The SCF procedure is regulated with keys that set the maximum number of iterations, the convergence criterion, and various items that control the iterative update method. Molecules may display wildly different SCF-iteration behavior, ranging from easy and rapid convergence to troublesome oscillations. We expect that the default settings take care of most cases, but one should realize that this is a difficult and tricky subject. The user has a few (main) options to adapt the procedure to the situation at hand: simple damping or the DIIS procedure (Direct Inversion in the Iterative Subspace). Either of them can be combined with Level-Shifting.

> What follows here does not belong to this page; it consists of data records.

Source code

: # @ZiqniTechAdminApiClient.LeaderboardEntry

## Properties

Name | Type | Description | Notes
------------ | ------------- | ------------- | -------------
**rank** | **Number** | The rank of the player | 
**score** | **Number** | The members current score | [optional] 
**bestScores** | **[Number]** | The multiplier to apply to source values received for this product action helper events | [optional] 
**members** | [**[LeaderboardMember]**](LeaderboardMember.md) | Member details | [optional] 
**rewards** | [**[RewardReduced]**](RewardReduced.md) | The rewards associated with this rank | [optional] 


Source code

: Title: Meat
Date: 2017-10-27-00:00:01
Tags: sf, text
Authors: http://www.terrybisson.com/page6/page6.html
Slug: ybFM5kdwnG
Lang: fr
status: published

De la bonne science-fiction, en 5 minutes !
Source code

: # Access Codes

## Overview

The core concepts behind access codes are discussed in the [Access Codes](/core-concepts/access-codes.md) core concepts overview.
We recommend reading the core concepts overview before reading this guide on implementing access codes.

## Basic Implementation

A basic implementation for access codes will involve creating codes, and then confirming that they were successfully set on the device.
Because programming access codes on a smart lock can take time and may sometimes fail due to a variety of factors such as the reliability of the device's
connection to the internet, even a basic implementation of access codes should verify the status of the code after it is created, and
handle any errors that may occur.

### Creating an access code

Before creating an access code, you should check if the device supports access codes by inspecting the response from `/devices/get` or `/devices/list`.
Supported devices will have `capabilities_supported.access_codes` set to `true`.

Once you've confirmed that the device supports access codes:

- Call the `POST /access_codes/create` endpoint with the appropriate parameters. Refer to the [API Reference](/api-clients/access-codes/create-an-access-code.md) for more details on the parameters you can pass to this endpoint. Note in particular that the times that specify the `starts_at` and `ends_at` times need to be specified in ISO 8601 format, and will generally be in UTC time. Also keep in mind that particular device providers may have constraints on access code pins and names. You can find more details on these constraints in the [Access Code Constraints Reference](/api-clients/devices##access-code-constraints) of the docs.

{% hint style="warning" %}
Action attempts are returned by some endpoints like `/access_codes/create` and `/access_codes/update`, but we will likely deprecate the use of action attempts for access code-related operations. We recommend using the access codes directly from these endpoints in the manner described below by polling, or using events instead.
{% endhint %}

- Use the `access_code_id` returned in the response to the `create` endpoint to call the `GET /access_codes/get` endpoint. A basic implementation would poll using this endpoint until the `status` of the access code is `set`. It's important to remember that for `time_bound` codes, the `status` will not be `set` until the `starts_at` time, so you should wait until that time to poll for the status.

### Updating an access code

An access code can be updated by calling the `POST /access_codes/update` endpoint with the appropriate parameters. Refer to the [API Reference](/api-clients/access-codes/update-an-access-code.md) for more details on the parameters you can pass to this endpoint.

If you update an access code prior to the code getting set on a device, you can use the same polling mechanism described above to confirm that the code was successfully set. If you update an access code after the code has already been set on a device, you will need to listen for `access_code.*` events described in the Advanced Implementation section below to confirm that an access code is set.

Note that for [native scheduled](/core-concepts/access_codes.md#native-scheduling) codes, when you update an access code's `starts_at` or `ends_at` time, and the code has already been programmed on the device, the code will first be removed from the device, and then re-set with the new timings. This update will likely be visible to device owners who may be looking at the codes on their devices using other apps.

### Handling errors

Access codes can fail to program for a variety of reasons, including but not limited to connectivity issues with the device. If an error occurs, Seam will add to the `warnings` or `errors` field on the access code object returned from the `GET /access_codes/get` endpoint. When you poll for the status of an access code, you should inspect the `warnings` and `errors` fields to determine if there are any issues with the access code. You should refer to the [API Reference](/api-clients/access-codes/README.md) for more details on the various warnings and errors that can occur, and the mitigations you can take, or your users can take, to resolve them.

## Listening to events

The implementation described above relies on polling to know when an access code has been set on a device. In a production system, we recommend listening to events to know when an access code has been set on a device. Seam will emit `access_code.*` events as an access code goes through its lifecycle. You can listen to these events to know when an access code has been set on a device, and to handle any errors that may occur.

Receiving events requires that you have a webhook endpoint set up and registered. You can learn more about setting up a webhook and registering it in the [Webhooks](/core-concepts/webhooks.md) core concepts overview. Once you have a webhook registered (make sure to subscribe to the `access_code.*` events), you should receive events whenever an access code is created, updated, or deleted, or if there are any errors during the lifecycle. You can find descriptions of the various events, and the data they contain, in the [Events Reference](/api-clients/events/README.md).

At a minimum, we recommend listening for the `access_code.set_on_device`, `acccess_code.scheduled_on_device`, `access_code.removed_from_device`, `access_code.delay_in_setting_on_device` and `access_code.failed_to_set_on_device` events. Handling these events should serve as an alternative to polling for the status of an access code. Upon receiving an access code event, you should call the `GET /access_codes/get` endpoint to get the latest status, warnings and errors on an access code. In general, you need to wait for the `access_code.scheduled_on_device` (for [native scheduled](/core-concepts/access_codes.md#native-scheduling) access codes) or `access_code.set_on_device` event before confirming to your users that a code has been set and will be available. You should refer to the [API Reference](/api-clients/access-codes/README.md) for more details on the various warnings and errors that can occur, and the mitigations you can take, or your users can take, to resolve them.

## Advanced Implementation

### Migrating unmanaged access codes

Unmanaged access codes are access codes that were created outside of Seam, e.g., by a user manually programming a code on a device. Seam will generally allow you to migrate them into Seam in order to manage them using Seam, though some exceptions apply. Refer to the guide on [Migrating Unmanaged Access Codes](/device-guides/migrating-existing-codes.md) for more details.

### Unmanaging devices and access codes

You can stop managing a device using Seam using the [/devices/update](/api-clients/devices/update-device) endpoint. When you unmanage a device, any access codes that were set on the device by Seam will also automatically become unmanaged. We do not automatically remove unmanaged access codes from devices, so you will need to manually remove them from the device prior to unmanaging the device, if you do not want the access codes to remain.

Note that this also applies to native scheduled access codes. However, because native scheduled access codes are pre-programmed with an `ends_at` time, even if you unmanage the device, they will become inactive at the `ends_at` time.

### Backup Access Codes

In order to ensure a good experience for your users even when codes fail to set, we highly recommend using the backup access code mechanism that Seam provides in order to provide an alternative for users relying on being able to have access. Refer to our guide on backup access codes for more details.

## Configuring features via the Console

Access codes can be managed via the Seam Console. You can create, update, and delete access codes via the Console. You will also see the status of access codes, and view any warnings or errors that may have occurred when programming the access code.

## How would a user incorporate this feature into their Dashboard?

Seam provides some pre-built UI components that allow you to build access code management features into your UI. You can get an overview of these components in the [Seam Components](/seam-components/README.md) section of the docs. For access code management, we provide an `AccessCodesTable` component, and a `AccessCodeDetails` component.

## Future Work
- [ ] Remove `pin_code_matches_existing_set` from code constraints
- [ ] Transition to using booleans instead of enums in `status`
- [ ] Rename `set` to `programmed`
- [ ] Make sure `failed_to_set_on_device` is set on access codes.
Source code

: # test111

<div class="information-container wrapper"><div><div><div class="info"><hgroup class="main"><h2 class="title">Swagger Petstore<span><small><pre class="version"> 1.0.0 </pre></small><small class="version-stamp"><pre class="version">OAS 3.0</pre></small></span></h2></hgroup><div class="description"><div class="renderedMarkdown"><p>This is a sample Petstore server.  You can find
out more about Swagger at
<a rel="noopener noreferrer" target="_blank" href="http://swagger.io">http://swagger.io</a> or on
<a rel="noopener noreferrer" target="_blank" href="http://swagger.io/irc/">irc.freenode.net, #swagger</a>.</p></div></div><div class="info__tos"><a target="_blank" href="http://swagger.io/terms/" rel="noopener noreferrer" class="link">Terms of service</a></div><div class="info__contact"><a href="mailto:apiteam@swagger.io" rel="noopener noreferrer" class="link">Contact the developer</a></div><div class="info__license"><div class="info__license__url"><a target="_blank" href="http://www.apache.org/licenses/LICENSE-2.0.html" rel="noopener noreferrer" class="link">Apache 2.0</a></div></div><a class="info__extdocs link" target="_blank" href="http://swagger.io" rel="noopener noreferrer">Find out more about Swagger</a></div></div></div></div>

At each cycle the density is computed as a summation of occupied orbitals (squared); the new density defines the new potential from which the orbitals are re-computed, et cetera, until convergence is reached. To speed-up convergence and to avoid non-convergent oscillatory behavior the values at the next iteration are constructed as a mixture of the computed new data and those used at the cycles before. This may involve only the previous cycle and is then called damping. Alternatively the DIIS procedure can be invoked, which is a generalization of damping to include more previous iterations.
In ADF2009.01 two methods, called ARH and Energy-DIIS, have been implemented that can solve problematic cases for SCF convergence. These methods will be discussed separately, after the main options of the SCF key. Both methods require the total energy to be calculated at each step, which makes them much more expensive compared to the standard SCF procedure, and not applicable in all cases. Therefore, these methods should only be used when the standard SCF procedure fails.